Hiding places: We have evolved as ambush hunters so having places to hide and feel safe are crucial, even if they are just cardboard boxes with holes in them – something that animal shelters have used with great success over the years.
Litter trays: Us cats are vulnerable to urinary issues, so make sure there are enough litter trays for your cats, and that they are large enough for your cat to scratch and turn in. As a general rule you should have 1 for every cat in your house, plus an extra.
Escape routes: We like to have a good view and know where our escape routes are. Please don’t block us in.
Food & Water
Mealtimes: We often like small frequent meals that match the all day “grazing” we tend to do in the wild.
Working for food: We have to work hard for our food in the wild, so it does us no harm to work for our food as pets. Whether you scatter kibble around for us to seek out, use puzzle feeders or treat balls, we cats will get more enrichment by working for our food.

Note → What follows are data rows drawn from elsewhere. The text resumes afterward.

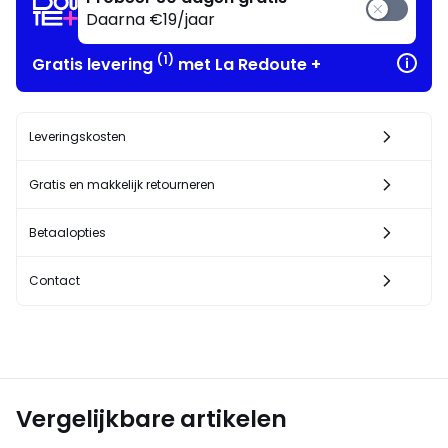
!
Daarna €19/jaar
(1)
Gratis levering
met La Redoute +
Leveringskosten
Gratis en makkelijk retourneren
Betaalopties
Contact
Vergelijkbare artikelen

Water: We generally like our drinking water to be away from our food or litter tray, and for preference we like it in wide bowls (that don’t interfere with our whiskers), and we really love moving water sources like taps or fountains.
One of the best ways to keep us enriched is to play with us, especially games that mimic our natural hunting patterns of chasing, pouncing and catching.
We love the tactile nature of this play, so we prefer chasing feathers, mouse toys or balls rather than a laser pointer which we can frustratingly never actually catch!
As a final point, we cats like routine and predictability.
We can live wonderfully fulfilling lives as indoor cats, as long as we receive the enrichment and attention to our needs that we require.